**What needs to be done**
Nothing in the listing should be altered when it is copied, and no picture goes into the copy.

**Dataset content**
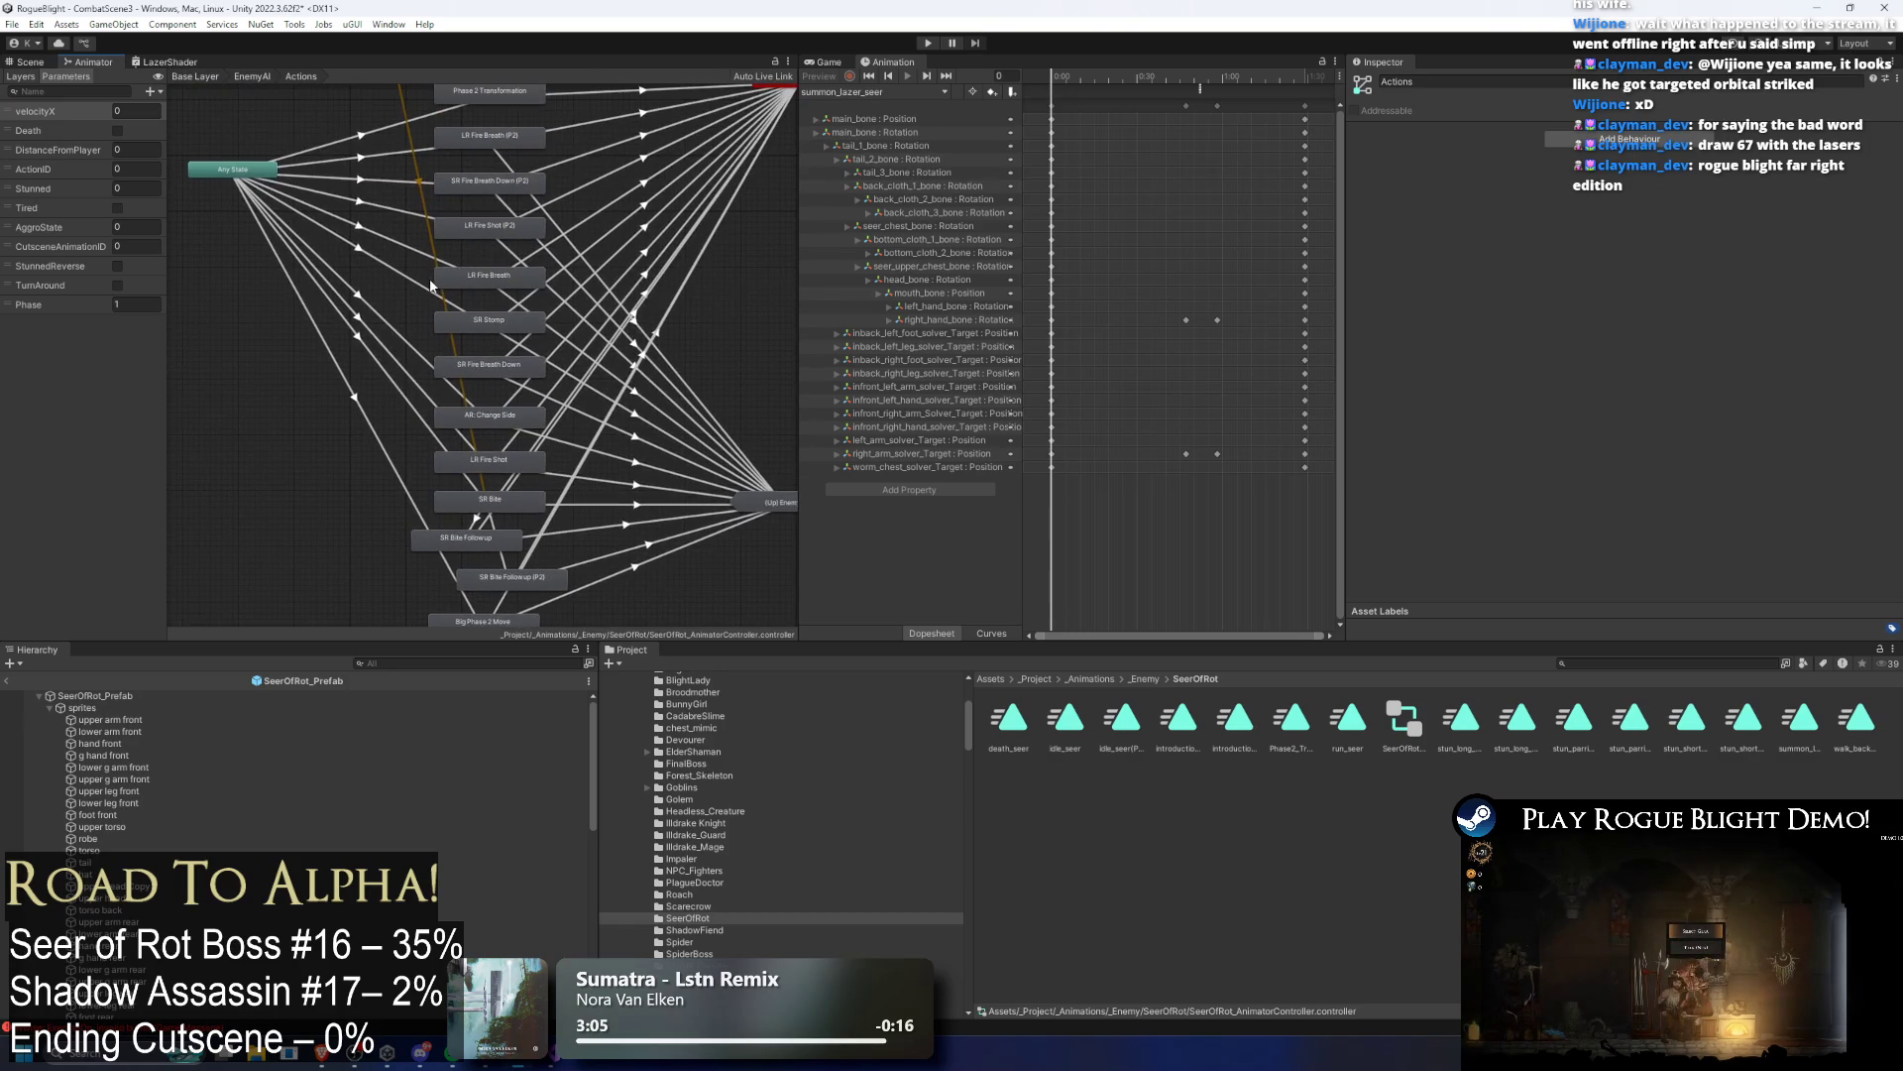
{"action": "left_click", "coordinate": [438, 141]}
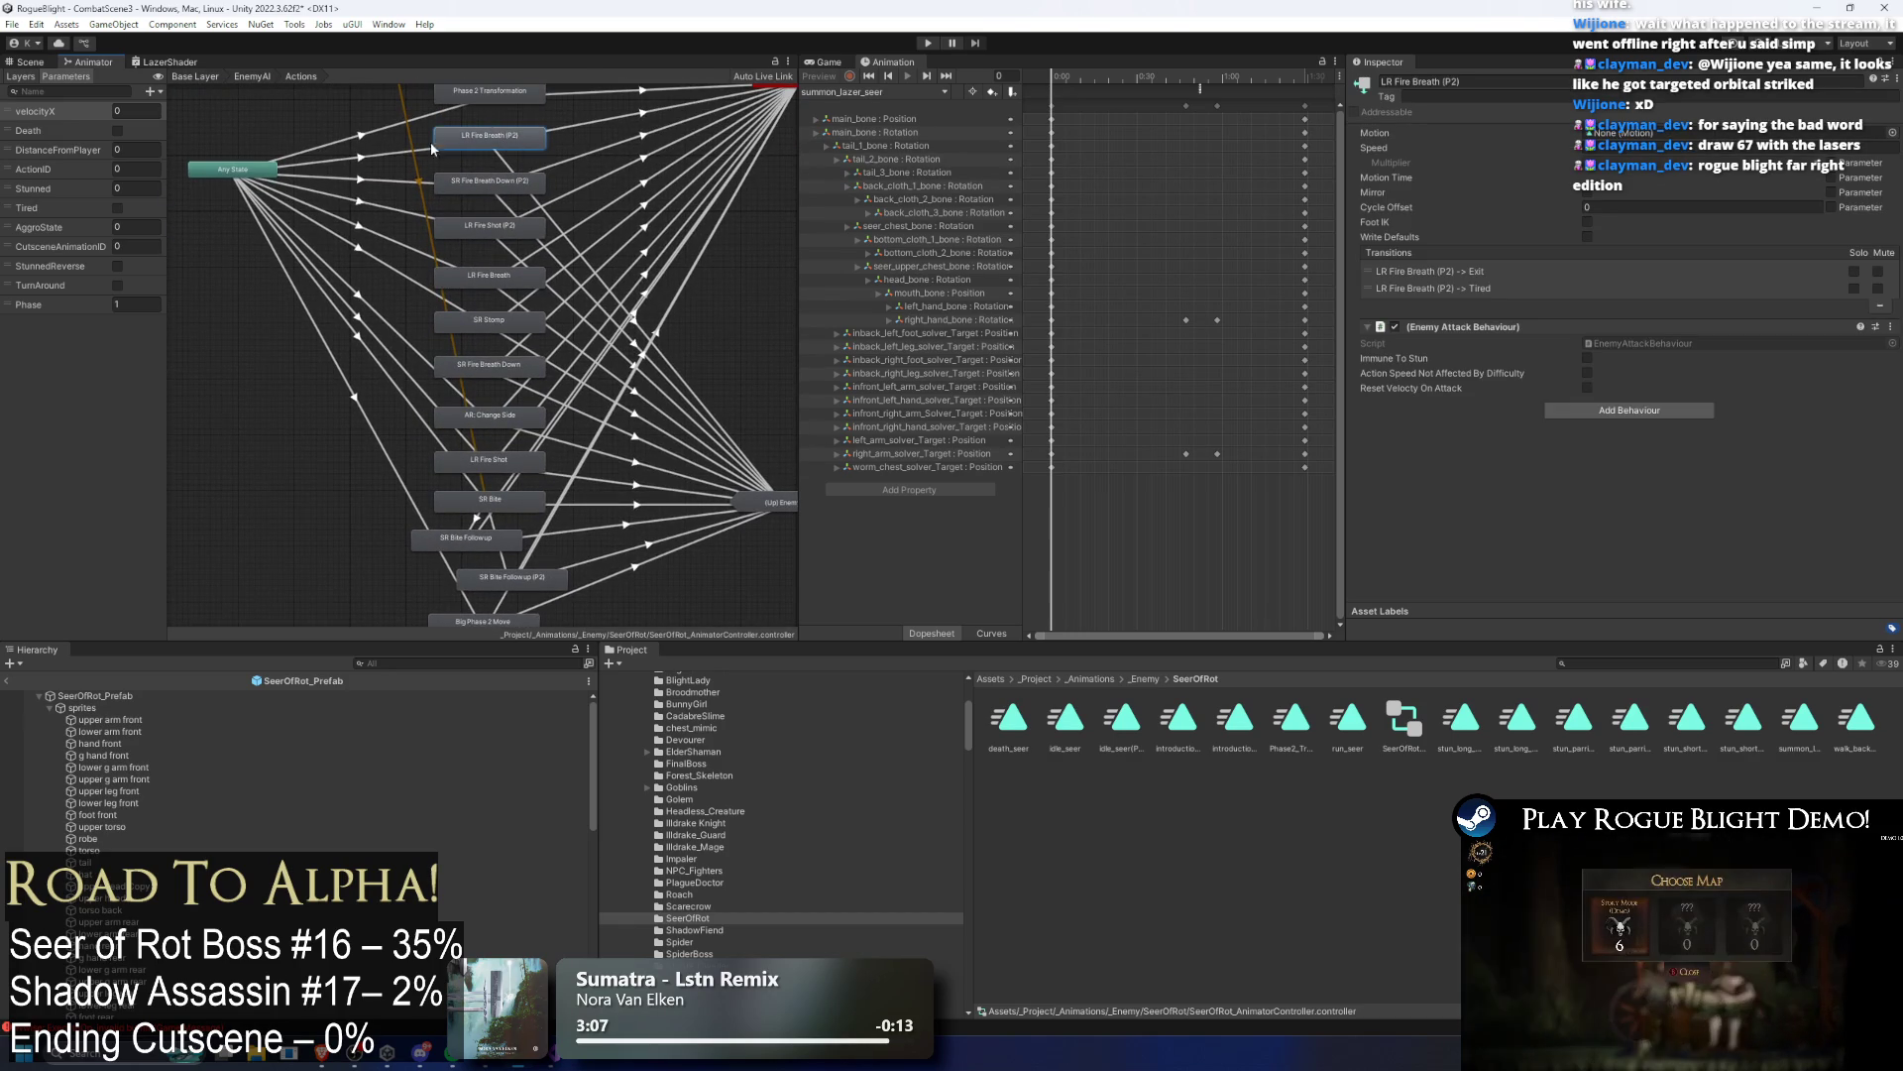
{"action": "left_click", "coordinate": [385, 188]}
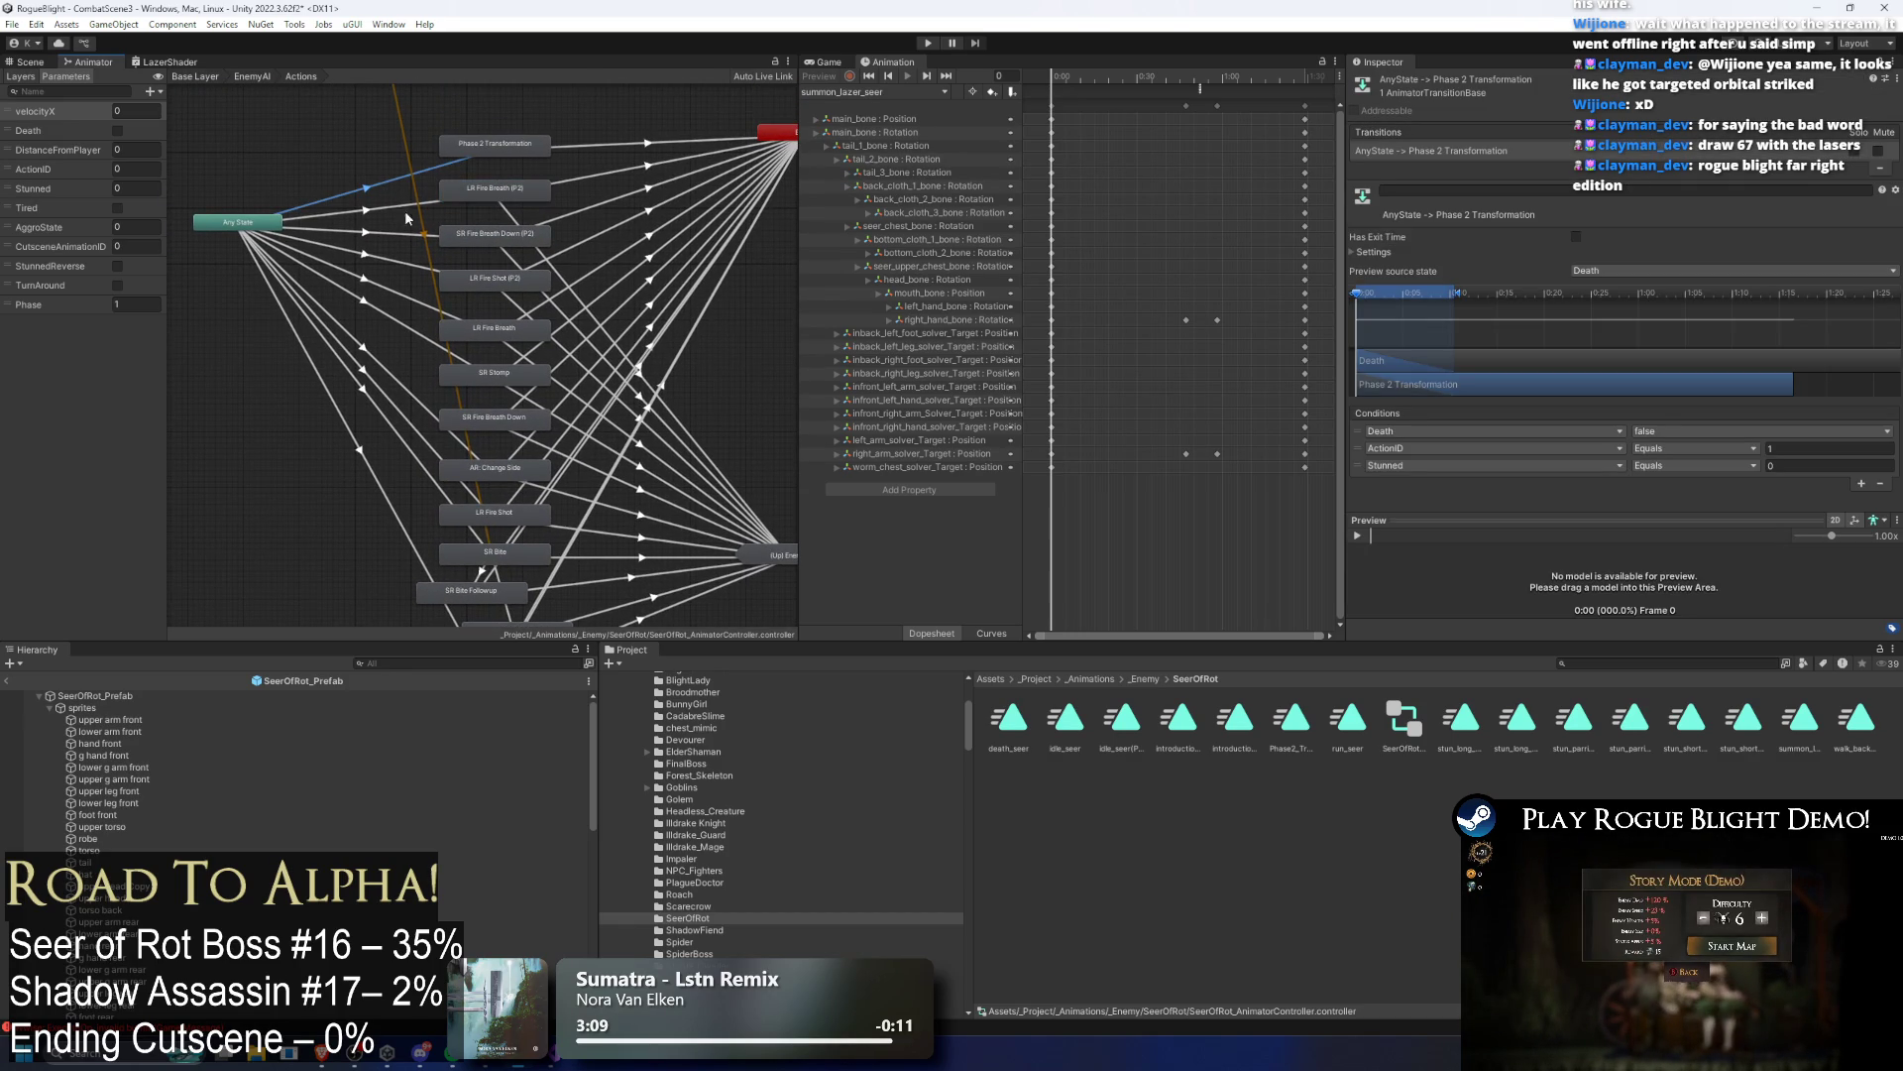
{"action": "left_click", "coordinate": [407, 209]}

**Solution to this problem**
{"action": "left_click", "coordinate": [438, 141]}
{"action": "left_click", "coordinate": [385, 188]}
{"action": "left_click", "coordinate": [407, 209]}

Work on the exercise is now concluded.